== Document excerpt
Having reached the end of his life, Saint Paul asks his disciple Timothy to “aim at faith” (2 Tim 2:22) with the same constancy as when he was a boy (cf. 2 Tim 3:15). We hear this invitation directed to each of us, that none of us grow lazy in the faith. It is the lifelong companion that makes it possible to perceive, ever anew, the marvels that God works for us. Intent on gathering the signs of the times in the present of history, faith commits every one of us to become a living sign of the presence of the Risen Lord in the world. What the world is in particular need of today is the credible witness of people enlightened in mind and heart by the word of the Lord, and capable of opening the hearts and minds of many to the desire for God and for true life, life without end.
====
== Data extract
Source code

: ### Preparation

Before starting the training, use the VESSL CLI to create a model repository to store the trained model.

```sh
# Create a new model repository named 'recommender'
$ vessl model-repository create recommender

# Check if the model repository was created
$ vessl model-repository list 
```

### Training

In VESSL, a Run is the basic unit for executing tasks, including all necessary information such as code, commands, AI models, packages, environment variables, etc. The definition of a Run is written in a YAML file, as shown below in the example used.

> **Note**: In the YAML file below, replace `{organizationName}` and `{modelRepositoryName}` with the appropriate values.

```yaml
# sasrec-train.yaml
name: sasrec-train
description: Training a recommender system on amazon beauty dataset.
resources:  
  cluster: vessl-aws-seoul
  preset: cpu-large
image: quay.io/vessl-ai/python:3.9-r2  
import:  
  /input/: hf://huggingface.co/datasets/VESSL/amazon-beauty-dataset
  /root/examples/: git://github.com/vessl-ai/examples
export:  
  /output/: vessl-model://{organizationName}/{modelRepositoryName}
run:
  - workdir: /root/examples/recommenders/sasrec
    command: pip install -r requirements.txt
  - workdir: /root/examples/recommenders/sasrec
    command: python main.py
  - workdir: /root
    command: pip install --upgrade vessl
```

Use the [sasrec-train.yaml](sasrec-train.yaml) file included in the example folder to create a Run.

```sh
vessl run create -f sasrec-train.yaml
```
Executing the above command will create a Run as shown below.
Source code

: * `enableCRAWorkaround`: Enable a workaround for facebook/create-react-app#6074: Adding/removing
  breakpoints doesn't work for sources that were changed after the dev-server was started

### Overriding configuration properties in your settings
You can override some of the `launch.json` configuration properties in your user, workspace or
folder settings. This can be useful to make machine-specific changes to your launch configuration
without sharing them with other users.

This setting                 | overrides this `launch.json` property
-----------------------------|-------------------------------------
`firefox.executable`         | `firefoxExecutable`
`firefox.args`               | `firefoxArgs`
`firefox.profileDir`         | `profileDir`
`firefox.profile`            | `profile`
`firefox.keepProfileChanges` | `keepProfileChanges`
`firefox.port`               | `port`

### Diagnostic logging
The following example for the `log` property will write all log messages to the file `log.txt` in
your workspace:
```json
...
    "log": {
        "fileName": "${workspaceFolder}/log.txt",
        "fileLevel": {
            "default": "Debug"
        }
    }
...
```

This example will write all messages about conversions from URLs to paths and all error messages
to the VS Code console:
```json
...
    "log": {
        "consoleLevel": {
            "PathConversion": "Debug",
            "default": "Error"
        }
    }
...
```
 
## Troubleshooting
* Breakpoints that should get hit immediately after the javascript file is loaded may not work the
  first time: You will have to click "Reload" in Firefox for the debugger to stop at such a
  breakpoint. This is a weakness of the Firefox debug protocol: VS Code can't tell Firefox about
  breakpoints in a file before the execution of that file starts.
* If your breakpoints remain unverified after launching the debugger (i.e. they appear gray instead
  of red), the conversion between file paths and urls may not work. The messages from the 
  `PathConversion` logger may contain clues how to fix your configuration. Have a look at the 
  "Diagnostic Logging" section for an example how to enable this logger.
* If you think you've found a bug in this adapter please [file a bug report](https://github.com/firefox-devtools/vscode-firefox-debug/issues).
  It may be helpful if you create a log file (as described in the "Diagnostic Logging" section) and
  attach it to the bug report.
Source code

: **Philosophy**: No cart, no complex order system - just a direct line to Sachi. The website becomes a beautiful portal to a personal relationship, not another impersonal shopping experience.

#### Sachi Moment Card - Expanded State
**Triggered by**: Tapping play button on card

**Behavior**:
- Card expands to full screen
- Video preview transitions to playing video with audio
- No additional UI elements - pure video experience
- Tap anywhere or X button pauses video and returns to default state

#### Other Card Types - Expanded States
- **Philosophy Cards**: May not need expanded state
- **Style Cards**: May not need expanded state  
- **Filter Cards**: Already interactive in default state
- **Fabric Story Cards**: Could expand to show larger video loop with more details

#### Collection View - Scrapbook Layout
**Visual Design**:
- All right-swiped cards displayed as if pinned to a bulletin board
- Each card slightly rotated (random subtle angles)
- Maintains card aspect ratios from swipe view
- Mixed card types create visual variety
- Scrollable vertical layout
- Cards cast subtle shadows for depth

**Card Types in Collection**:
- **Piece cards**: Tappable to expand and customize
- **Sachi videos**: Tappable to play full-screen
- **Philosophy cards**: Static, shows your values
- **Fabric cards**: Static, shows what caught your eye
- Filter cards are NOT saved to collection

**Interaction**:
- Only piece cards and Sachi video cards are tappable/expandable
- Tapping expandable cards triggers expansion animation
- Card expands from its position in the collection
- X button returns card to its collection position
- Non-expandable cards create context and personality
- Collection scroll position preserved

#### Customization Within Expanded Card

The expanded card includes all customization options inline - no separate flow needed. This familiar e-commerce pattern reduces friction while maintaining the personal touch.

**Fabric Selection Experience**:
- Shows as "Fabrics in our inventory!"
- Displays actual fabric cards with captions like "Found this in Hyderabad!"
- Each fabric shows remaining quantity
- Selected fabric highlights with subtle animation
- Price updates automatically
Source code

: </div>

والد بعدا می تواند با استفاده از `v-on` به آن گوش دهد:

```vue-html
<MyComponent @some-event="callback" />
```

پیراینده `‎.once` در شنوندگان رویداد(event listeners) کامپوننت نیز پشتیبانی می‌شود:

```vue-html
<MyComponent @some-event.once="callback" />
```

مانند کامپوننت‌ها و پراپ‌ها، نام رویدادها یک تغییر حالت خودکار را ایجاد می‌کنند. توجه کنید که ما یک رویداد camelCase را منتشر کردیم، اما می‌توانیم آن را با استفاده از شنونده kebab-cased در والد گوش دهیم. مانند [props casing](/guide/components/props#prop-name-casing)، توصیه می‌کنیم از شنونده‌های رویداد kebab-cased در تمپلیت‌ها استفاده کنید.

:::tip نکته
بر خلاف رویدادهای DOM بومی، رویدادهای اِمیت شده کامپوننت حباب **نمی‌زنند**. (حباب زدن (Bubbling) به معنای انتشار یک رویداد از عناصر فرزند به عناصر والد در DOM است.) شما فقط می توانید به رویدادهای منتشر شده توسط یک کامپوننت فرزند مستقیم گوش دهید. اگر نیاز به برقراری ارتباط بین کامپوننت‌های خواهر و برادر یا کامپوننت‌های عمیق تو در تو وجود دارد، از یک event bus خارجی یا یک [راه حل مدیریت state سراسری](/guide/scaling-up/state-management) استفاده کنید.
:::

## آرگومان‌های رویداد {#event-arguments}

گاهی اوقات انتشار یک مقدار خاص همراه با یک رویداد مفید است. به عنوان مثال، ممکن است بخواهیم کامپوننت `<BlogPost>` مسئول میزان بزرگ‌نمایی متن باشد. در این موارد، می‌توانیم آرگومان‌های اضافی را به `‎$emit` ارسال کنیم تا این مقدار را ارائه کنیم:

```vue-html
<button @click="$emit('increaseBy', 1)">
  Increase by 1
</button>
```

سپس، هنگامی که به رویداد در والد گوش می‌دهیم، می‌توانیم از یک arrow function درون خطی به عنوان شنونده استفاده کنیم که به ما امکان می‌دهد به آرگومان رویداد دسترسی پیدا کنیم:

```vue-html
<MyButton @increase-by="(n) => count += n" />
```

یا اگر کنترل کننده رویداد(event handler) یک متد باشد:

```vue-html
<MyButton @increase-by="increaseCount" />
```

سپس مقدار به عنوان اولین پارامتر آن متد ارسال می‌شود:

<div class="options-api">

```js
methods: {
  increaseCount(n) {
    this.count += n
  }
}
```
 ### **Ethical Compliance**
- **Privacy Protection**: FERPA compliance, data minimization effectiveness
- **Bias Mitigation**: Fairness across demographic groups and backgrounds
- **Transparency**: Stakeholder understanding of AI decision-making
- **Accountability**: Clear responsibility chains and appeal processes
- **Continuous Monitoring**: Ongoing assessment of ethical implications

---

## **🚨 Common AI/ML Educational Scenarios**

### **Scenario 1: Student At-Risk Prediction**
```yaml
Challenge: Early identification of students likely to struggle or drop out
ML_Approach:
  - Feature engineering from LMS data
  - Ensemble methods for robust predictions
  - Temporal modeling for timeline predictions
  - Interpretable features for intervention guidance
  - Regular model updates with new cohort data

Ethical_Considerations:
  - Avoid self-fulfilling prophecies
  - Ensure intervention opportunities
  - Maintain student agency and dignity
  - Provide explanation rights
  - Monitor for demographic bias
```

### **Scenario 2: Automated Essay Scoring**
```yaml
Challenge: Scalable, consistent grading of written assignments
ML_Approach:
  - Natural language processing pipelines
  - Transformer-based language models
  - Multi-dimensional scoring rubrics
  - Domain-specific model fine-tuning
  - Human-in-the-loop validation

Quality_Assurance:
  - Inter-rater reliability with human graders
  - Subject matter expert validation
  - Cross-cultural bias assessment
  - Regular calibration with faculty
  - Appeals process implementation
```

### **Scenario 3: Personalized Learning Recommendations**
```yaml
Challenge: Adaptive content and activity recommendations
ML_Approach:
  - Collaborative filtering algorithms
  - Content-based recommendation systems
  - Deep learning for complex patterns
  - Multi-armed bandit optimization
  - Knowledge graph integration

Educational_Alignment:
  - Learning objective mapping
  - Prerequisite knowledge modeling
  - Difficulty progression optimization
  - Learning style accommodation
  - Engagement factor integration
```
====
Your assignment:
Carry the passage on faith, which begins with Saint Paul's counsel to Timothy, further from its final sentence. The records are separate material and are not part of the text on faith.

Output for this task:
“That the word of the Lord may speed on and triumph” (2 Th 3:1): may this Year of Faith make our relationship with Christ the Lord increasingly firm, since only in him is there the certitude for looking to the future and the guarantee of an authentic and lasting love. The words of Saint Peter shed one final ray of light on faith: “In this you rejoice, though now for a little while you may have to suffer various trials, so that the genuineness of your faith, more precious than gold which though perishable is tested by fire, may redound to praise and glory and honour at the revelation of Jesus Christ. Without having seen him you love him; though you do not now see him you believe in him and rejoice with unutterable and exalted joy. As the outcome of your faith you obtain the salvation of your souls” (1 Pet 1:6-9). The life of Christians knows the experience of joy as well as the experience of suffering. How many of the saints have lived in solitude! How many believers, even in our own day, are tested by God’s silence when they would rather hear his consoling voice! The trials of life, while helping us to understand the mystery of the Cross and to participate in the sufferings of Christ (cf. Col 1:24), are a prelude to the joy and hope to which faith leads: “when I am weak, then I am strong” (2 Cor 12:10). We believe with firm certitude that the Lord Jesus has conquered evil and death. With this sure confidence we entrust ourselves to him: he, present in our midst, overcomes the power of the evil one (cf. Lk 11:20); and the Church, the visible community of his mercy, abides in him as a sign of definitive reconciliation with the Father.
Let us entrust this time of grace to the Mother of God, proclaimed “blessed because she believed” (Lk 1:45).


Given in Rome, at Saint Peter’s, on 11 October in the year 2011, the seventh of my Pontificate.